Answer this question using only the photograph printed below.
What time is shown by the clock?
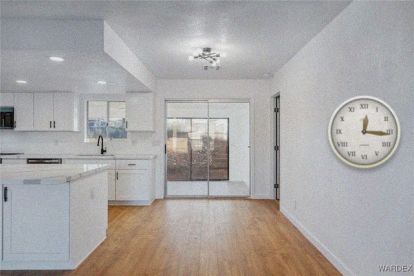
12:16
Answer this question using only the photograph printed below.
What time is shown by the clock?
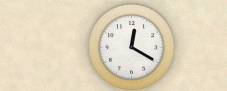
12:20
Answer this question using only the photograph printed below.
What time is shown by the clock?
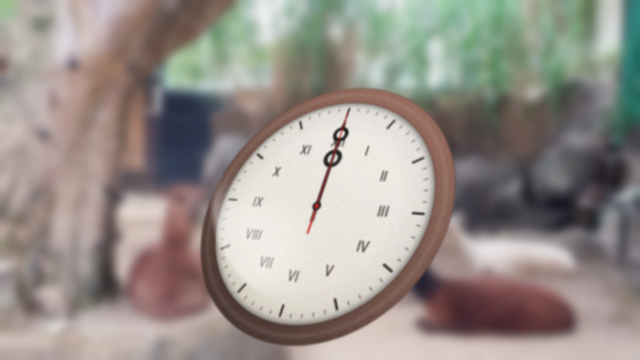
12:00:00
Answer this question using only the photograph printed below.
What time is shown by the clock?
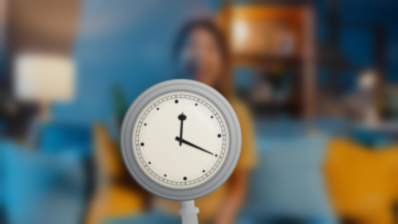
12:20
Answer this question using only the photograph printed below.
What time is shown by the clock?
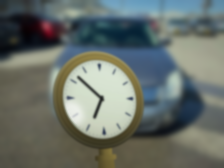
6:52
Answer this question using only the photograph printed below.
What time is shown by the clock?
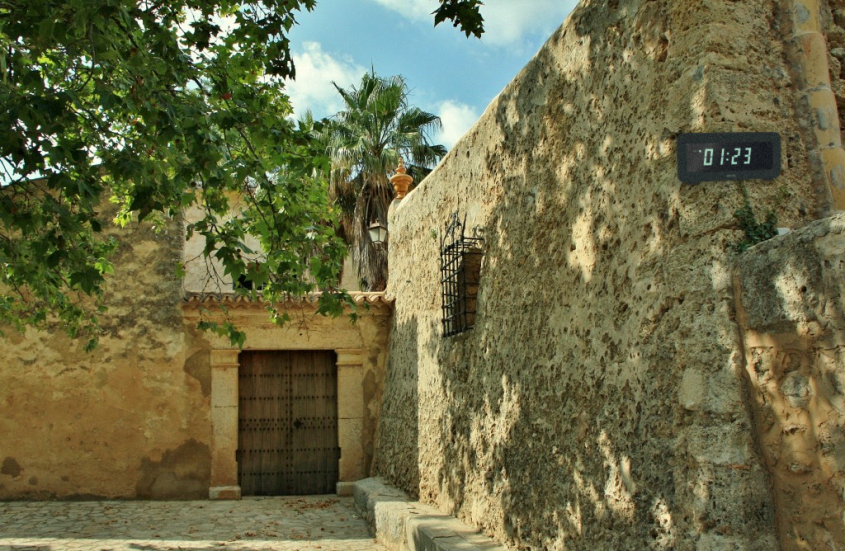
1:23
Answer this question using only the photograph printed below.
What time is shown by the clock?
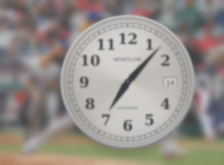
7:07
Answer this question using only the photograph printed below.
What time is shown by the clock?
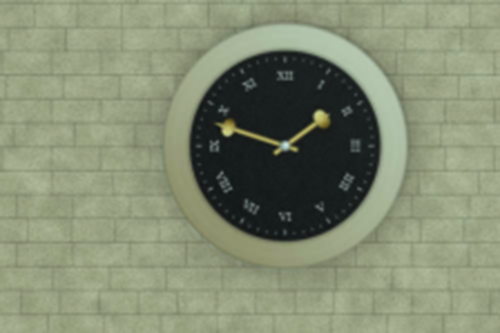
1:48
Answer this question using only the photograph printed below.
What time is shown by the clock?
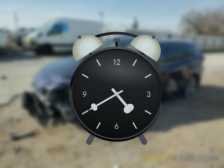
4:40
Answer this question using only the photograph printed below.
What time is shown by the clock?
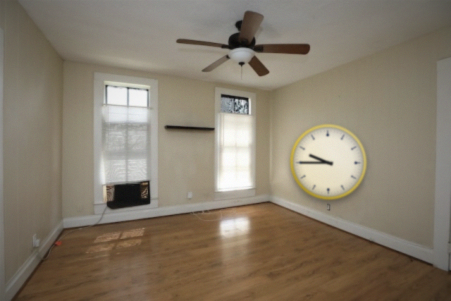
9:45
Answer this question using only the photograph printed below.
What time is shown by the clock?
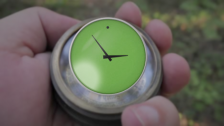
2:54
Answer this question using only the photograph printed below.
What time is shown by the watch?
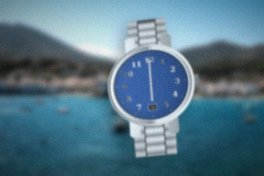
6:00
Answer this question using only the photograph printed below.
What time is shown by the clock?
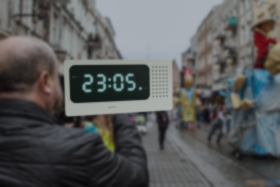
23:05
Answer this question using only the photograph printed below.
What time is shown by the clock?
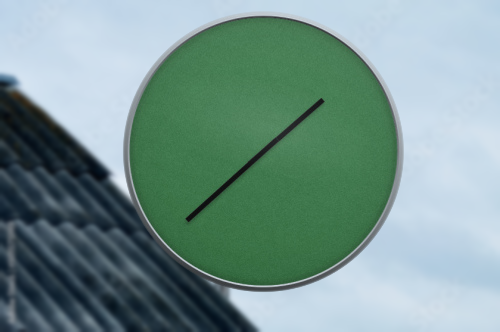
1:38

━━━━━━━━━━━━━━━━━━━━

▸ Given request:
Rewrite all the entries above as one numbered list, one line per item, without blank lines. Leave the pictures out.

▸ Task response:
1. Answer this question using only the photograph printed below.
2. What time is shown by the clock?
3. 12:16
4. Answer this question using only the photograph printed below.
5. What time is shown by the clock?
6. 12:20
7. Answer this question using only the photograph printed below.
8. What time is shown by the clock?
9. 12:00:00
10. Answer this question using only the photograph printed below.
11. What time is shown by the clock?
12. 12:20
13. Answer this question using only the photograph printed below.
14. What time is shown by the clock?
15. 6:52
16. Answer this question using only the photograph printed below.
17. What time is shown by the clock?
18. 1:23
19. Answer this question using only the photograph printed below.
20. What time is shown by the clock?
21. 7:07
22. Answer this question using only the photograph printed below.
23. What time is shown by the clock?
24. 1:48
25. Answer this question using only the photograph printed below.
26. What time is shown by the clock?
27. 4:40
28. Answer this question using only the photograph printed below.
29. What time is shown by the clock?
30. 9:45
31. Answer this question using only the photograph printed below.
32. What time is shown by the clock?
33. 2:54
34. Answer this question using only the photograph printed below.
35. What time is shown by the watch?
36. 6:00
37. Answer this question using only the photograph printed below.
38. What time is shown by the clock?
39. 23:05
40. Answer this question using only the photograph printed below.
41. What time is shown by the clock?
42. 1:38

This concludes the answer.